Datenschützer schlagen Alarm
US-Datenschützer wollen nun die Praktiken der US-Anbieter vor den Kongress bringen. Die Protokollierung des Nutzerverhaltens erfolge ohne das Einverständnis der Kunden. Es sei auch nicht gewährleistet, dass persönliche Informationen ausreichend geschützt werden. Die Gefahr der Weitergabe der Daten an Dritte könne nicht ausgeschlossen werden, sagte Ari Schwartz vom Center for Democracy and Technology [CDT] der Zeitung.
NebuAd-Geschäftsführer Bob Dykes verwies gegenüber der "Washington Post" darauf, dass jeder Nutzer statt der IP-Adresse, über die seine Identität zurückverfolgt werden könnte, eine Nummer zugewiesen bekomme.

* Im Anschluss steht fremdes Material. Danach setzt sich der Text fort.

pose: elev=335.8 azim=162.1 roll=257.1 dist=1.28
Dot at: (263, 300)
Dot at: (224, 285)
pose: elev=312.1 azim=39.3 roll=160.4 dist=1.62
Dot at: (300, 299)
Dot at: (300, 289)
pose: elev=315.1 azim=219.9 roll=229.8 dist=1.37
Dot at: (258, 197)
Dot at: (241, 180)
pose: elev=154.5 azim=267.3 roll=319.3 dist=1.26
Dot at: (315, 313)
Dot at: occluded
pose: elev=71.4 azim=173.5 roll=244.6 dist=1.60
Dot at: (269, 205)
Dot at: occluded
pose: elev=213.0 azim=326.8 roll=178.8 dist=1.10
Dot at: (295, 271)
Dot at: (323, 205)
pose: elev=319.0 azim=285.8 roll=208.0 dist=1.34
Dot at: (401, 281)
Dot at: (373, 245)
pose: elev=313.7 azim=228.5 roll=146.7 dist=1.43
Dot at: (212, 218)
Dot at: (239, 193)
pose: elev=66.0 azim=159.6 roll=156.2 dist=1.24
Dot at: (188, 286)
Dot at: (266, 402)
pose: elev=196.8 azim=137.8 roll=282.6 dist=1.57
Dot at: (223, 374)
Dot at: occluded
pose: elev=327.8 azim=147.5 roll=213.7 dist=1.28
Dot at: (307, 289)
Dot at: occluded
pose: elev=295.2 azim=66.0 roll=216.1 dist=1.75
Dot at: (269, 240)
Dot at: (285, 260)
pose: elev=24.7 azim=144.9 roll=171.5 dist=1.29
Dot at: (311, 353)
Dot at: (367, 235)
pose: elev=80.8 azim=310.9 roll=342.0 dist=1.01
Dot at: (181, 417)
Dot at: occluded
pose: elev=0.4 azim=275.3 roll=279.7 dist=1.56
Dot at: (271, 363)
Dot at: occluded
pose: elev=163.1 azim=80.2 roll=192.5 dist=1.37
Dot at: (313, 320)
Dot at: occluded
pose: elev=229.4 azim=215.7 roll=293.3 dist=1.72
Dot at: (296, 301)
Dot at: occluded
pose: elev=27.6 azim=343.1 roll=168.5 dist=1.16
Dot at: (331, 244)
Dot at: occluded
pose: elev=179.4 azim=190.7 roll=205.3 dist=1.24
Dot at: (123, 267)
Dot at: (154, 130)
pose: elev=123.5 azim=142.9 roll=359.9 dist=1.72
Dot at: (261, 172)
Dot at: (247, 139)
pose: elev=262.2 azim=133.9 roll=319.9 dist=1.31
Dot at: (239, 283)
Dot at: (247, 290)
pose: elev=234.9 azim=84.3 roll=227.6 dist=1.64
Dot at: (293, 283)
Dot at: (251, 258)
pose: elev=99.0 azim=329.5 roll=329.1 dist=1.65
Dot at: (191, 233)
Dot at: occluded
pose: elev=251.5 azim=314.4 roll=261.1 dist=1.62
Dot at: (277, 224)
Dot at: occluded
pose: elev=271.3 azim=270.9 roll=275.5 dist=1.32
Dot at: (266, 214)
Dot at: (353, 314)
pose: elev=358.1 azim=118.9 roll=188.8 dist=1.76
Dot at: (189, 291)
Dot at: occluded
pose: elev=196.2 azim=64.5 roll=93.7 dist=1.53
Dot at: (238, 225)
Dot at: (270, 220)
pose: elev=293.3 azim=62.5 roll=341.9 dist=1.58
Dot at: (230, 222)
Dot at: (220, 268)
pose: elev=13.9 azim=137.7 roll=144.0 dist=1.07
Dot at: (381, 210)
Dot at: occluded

Im Falle eines Datendiebstahls könne die Identität der Nutzer so nicht mehr ausgemacht werden, sagte Dykes. Die Verbindung von Suchabfragen mit IP-Adressen, wie sie etwa bei Google stattfinde, sei wesentlich beunruhigender, so Dykes.
Kunden kaum informiert
Neben Problemen mit dem Datenschutz wird auch die mangelnde Information der Kunden kritisiert. Diese könnten zwar das Monitoring ihrer Daten durch die Provider untersagen, sagte David Hellman vom Marktforschungsunternehmen eMarketer der Zeitung: Informationen zum "Opt out" seien jedoch in seitenlangen Nutzervereinbarungen vergraben.
Die Social-Networking-Site Facebook musste Ende vergangenen Jahres personalisierte Werbeformen stark zurücknehmen. Nach heftigen Protesten der Facebook-Nutzer muss das Unternehmen nun vor der Schaltung personalisierter Werbung das Einverständnis der Nutzer einholen. Auch beim deutschen Facebook-Klon StudiVZ gab es wegen nutzerbezogenen Werbeformen Ärger.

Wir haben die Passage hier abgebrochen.